The board works well for most people. What could be the real problem? :roll_eyes:

garthn: Having just blown two unos, my advice is to be very very careful what you connect where. these things are fragile - I know the second time I put 12v by accident back through a chip - immediate failure. Probably the same thing with the first. The design is very poor.

Actually the arduino boards are just as rugged as most any other comparable board. But lucky for you someone did design, built, and sells an arduino compatible board that was designed to take abuse over and above. So if you can't stop making the mistake of applying voltages above the maximum safe ratings you should consider buying one of these. It does cost a little more but in your case may save you a lot in the long run.

http://ruggedcircuits.com/html/ruggeduino.html

I can't believe any one would say the "design is very poor" Come on here if you fixed this so you couldn't break it it wouldn't be able to do any thing good it would be in a bubble.

You don't put 12 volts on any pin and you don't try to sink or source more power then it can put out.

You wouldn't pull a Mack Truck with a 4 banger car would you if some thing went wrong it would run over you can't stop it.

Same thing here you pulled more power then it could supply and your Mack ran over it.

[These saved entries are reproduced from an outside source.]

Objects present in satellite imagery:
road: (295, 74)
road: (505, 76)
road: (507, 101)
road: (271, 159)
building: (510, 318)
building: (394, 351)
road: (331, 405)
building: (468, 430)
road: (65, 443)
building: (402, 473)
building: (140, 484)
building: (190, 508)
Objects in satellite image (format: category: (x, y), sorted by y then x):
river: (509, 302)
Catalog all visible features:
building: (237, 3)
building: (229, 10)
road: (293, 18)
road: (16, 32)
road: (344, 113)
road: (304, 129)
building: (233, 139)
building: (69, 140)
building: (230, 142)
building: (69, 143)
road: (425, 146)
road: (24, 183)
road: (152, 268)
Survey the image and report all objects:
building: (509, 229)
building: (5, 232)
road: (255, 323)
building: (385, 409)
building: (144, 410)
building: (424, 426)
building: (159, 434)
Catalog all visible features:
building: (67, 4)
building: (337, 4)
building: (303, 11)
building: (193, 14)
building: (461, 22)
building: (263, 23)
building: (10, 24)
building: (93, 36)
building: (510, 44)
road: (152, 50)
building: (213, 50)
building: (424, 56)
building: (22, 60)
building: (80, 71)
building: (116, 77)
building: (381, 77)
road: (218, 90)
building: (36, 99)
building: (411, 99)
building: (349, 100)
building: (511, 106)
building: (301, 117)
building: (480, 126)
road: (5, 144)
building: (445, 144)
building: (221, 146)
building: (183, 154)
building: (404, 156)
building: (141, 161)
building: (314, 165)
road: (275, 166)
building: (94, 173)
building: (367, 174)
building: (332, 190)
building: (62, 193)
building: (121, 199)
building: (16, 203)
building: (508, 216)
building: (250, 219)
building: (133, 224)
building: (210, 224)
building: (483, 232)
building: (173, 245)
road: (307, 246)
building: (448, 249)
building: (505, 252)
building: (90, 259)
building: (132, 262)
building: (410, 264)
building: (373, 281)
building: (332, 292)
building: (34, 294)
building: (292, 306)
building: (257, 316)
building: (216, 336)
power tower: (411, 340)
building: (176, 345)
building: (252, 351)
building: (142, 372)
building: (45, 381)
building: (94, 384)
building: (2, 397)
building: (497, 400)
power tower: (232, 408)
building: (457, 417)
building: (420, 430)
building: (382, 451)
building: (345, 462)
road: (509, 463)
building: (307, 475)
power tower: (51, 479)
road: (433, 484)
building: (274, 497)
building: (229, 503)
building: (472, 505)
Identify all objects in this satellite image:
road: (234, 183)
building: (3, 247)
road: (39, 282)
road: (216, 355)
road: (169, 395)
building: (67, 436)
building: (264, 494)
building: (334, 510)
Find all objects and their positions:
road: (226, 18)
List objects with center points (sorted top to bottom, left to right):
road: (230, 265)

But the Op may be lucky and he just burned the power supply out by back feeding it

Now finally - that is the first good advice I've had on this forum. If I was an electronics expert I wouldn't have problems - but I am trying to build a platform for my ATM telescope and really don't want to branch out into electronics right now. So I was hoping to get a simple stepper motor working - and thats it. Perhaps the rugged is exactly aimed at me.

Thank you

I guess I'm just too used to (after 30 years) writing software that is idiot proof. But it does take a lot more effort - would be much easier to eliminate the idiots.

In this case, I am the idiot - working late last night - lots of problems at the same time - loose wiring (breadboard:(), discharged battery, driver chip overheating, faulty breadboard, faulty pin on arduino - so finally I reconnected (in a daze) the motor battery to the 5v rail instead of the correct pin. Bang

It's easy to mess up we all do it just some lie about it. But if you fallow so simple rules you going to still have a usable mirocontroller in the end.

Never put power on till you are 100% sure you have the power lines right that's number one and two always check the wiring a few times always.

Three always limit the power to a pin to big of a resistor not going to hurt to small and you'll see smoke.